Craven, who was based at St George's Barracks, Oakham, Leicestershire, pleaded guilty to possessing an imitation firearm with intent but was given a community service sentence because of his age and because he had no previous convictions.

He has been allowed to keep his job in the British Army and he was flown out to do a 16-month tour of the Six Counties the day after his court case. His 100 hours community service will be done in the Six Counties.

Presiding Judge Cole said: "You would have terrified the person whose temple you held the weapon against. People who commit that type of offence inevitably go to prison for a long time but I have to take into account that you are only 17 years of age."

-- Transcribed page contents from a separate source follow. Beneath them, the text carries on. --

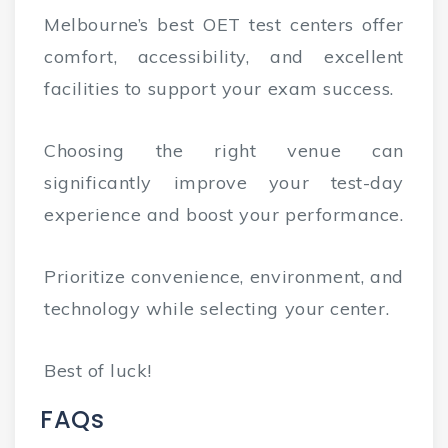
Melbourne’s best OET test centers offer
comfort, accessibility, and excellent
facilities to support your exam success.
Choosing the right venue can
significantly improve your test-day
experience and boost your performance.
Prioritize convenience, environment, and
technology while selecting your center.
Best of luck!
FAQs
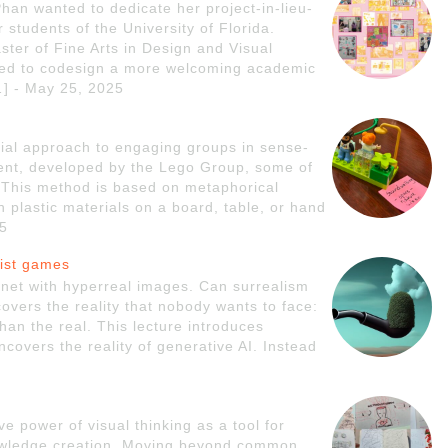
an wanted to dedicate her project-in-lieu-
r students of the University of Florida.
ster of Fine Arts in Design and Visual
ed to codesign a more welcoming academic
[…] - May 25, 2025
rial approach to engaging groups in sense-
ent, developed by the Lego Group, some of
s. This method is based on metaphorical
 plastic materials on a board, table, or hand
25
list games
ernet with hyperreal images. Can surrealism
vers the reality that nobody wants to face:
 than the real. This lecture introduces
covers the reality of generative AI. Instead
ve power of visual thinking as a tool for
nowledge creation. Moving beyond common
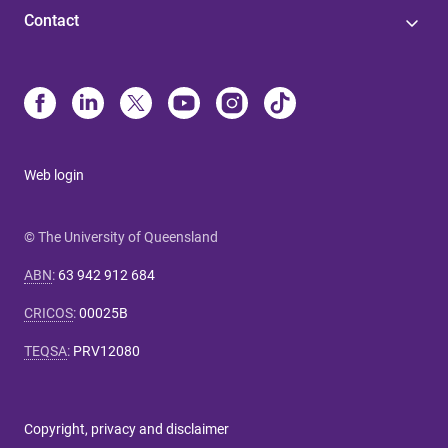
Contact
Web login
© The University of Queensland
ABN
:
63 942 912 684
CRICOS
:
00025B
TEQSA
:
PRV12080
Copyright, privacy and disclaimer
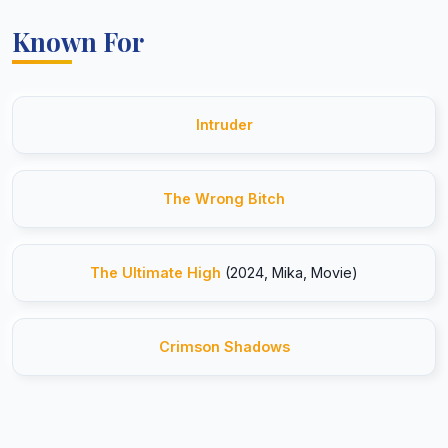
Known For
Intruder
The Wrong Bitch
The Ultimate High
(2024, Mika, Movie)
Crimson Shadows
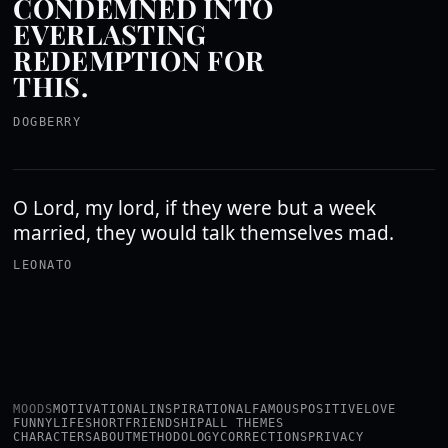
CONDEMNED INTO
EVERLASTING
REDEMPTION FOR
THIS.
DOGBERRY
O Lord, my lord, if they were but a week
married, they would talk themselves mad.
LEONATO
MOODS
MOTIVATIONAL
INSPIRATIONAL
FAMOUS
POSITIVE
LOVE
FUNNY
LIFE
SHORT
FRIENDSHIP
ALL THEMES
CHARACTERS
ABOUT
METHODOLOGY
CORRECTIONS
PRIVACY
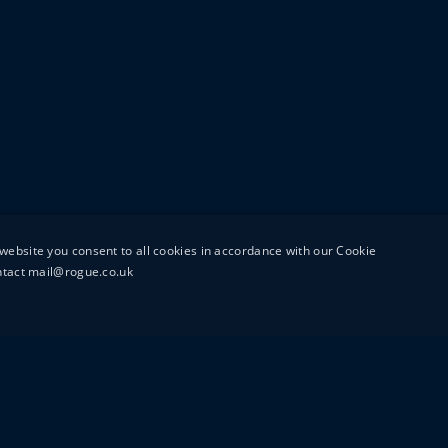
website you consent to all cookies in accordance with our Cookie
ontact mail@rogue.co.uk
UTTON STREET
MAIL@ROGUEFILMS.C
0203 879 8000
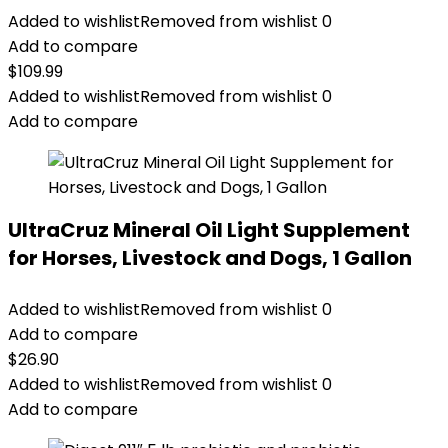
Added to wishlist
Removed from wishlist
0
Add to compare
$
109.99
Added to wishlist
Removed from wishlist
0
Add to compare
UltraCruz Mineral Oil Light Supplement
for Horses, Livestock and Dogs, 1 Gallon
Added to wishlist
Removed from wishlist
0
Add to compare
$
26.90
Added to wishlist
Removed from wishlist
0
Add to compare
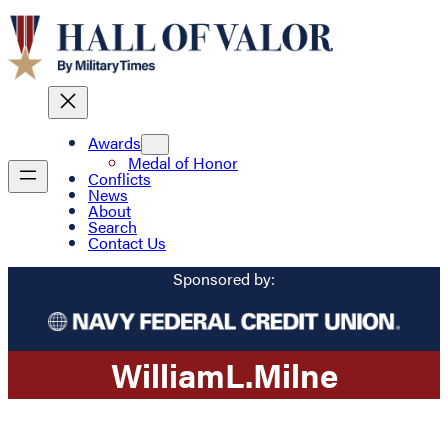
Awards
Medal of Honor
Conflicts
News
About
Search
Contact Us
Sponsored by:
William
L.
Milne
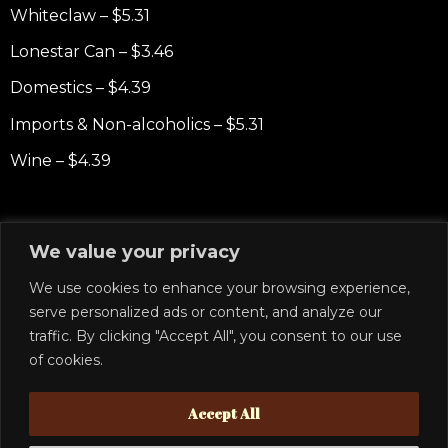
Whiteclaw – $5.31
Lonestar Can – $3.46
Domestics – $4.39
Imports & Non-alcoholics – $5.31
Wine – $4.39
Non-Alcoholic
We value your privacy
RedBull – $4.16
We use cookies to enhance your browsing experience,
Starbucks Frappuccino – $4.62
serve personalized ads or content, and analyze our
traffic. By clicking "Accept All", you consent to our use
Starbucks Cold Brew – $5.08
of cookies.
Starbucks Doubleshot – $5.54
Accept All
Soft drinks – $1.62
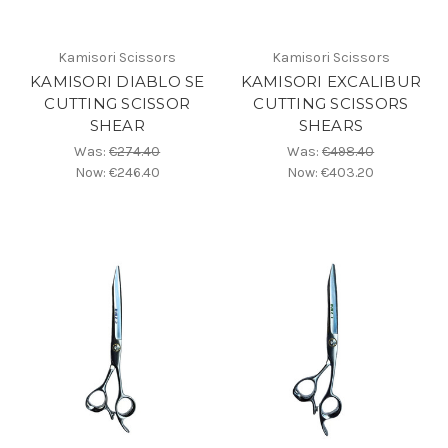
Kamisori Scissors
Kamisori Scissors
KAMISORI DIABLO SE
KAMISORI EXCALIBUR
CUTTING SCISSOR
CUTTING SCISSORS
SHEAR
SHEARS
Was:
€274.40
Was:
€498.40
Now:
€246.40
Now:
€403.20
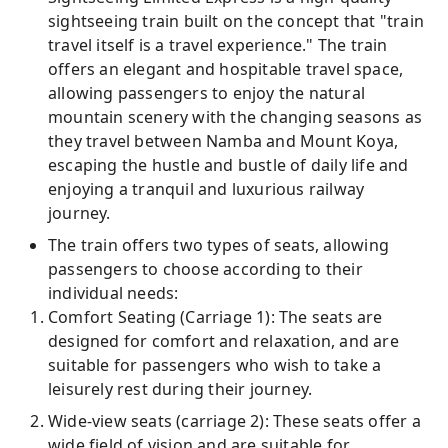
sightseeing train built on the concept that "train
travel itself is a travel experience." The train
offers an elegant and hospitable travel space,
allowing passengers to enjoy the natural
mountain scenery with the changing seasons as
they travel between Namba and Mount Koya,
escaping the hustle and bustle of daily life and
enjoying a tranquil and luxurious railway
journey.
The train offers two types of seats, allowing
passengers to choose according to their
individual needs:
Comfort Seating (Carriage 1): The seats are
designed for comfort and relaxation, and are
suitable for passengers who wish to take a
leisurely rest during their journey.
Wide-view seats (carriage 2): These seats offer a
wide field of vision and are suitable for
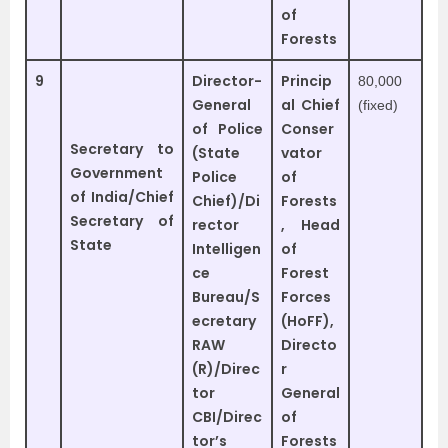
of
Forests
9
Director-
Princip
80,000
General
al Chief
(fixed)
of Police
Conser
Secretary to
(State
vator
Government
Police
of
of India/Chief
Chief)/Di
Forests
Secretary of
rector
, Head
State
Intelligen
of
ce
Forest
Bureau/S
Forces
ecretary
(HoFF),
RAW
Directo
(R)/Direc
r
tor
General
CBI/Direc
of
tor’s
Forests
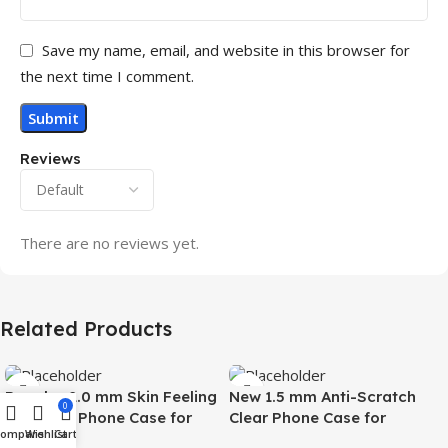
Save my name, email, and website in this browser for
the next time I comment.
Reviews
There are no reviews yet.
Related Products
Popular 2.0 mm Skin Feeling
New 1.5 mm Anti-Scratch
0
Magnetic Phone Case for
Clear Phone Case for
Compare
Wishlist
Cart
Samsung S26 Ultra Wireless
Samsung S26 Ultra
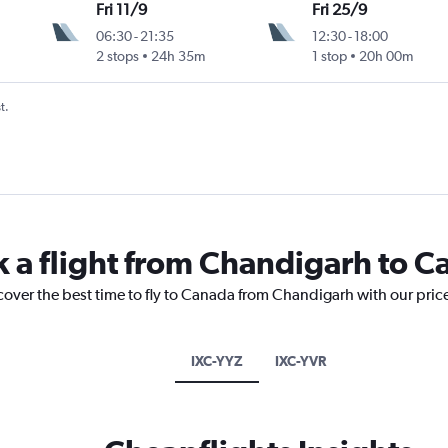
Fri 11/9
Fri 25/9
06:30
-
21:35
12:30
-
18:00
2 stops
24h 35m
1 stop
20h 00m
t.
k a flight from Chandigarh to 
cover the best time to fly to Canada from Chandigarh with our pric
IXC-YYZ
IXC-YVR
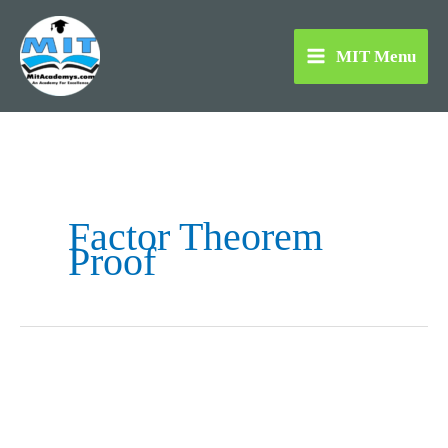
Skip
to
MIT Menu
content
Factor Theorem
Proof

And let him loose with a real gun to use on Irish people.

Dedicated follower of fashion

LENIN is to get a change of suit after more than 60 years lying in the Moscow mausoleum.

Jibes that a certain 26-County Labour Party leader has changed his clothes fairly often and has also spent a good bit of time lying in Moscow mausoleums are enough to make Lenin turn in his grave.

Journalists are our friends

THE fairly small Socialist Alliance is stepping up its bid to woo the largely Tory press in Britain with some wishful thinking.

The left-wing network tells its cadres some of its tricks of the trade through the none-too confidential method of the website: "We need to use the press better. The busy journalist is our friend. Pitched in the right way, journalists may simply cut and paste our statements into their stories."

Leaving aside that somewhat dubious observation, Socialist Alliance PR gurus are given some sound tips that could have been culled from the Belfast Sinn Féin media machine.

Spokespersons are advised: "Brush your hair and wear a clean shirt if you're going on the telly."

And the following is destined to be written in to the job description of aspiring Sinn Féin media mandarins.

"A press officer needs to be level headed, literate, informed, motivated and have the ability to lay on a touch of schmooze. A press officer cannot be: (a) A maverick that represents themselves more than the branch; (b) Quick to anger and potentially destroy precious relationships with the press; (c) Drunk, stoned or otherwise unsuitable to be the public face of the local SA."

Sinn Féin press officers don't have to be told that, do they?

Break for the border

THE LOW-COST airline, Jet2.com, will now fly from Leeds Bradford to Belfast because, the carrier says: "Belfast is fast-becoming one of the most popular weekend break cities in the UK and, for many, is the 'new' Dublin".

Another step on the slippery runway to a united Ireland?

Rabbitte get your gun

"The relatively vague and technical terms used so far, which have done as much to suggest what was not decommissioned as what was, clearly fall far short of what Mr Trimble and his colleagues believed they were entitled to expect", opined Pat Rabbitte in the Dáil debate on the Peace Process last week. The Labour leader, formerly Democratic Left, New Agenda, Workers' Party, Sinn Féin the Workers Party, 'Official Sinn Féin' member might tell us how the 'Official IRA' put weapons beyond use. And we would be quite happy with even 'relatively vague' information.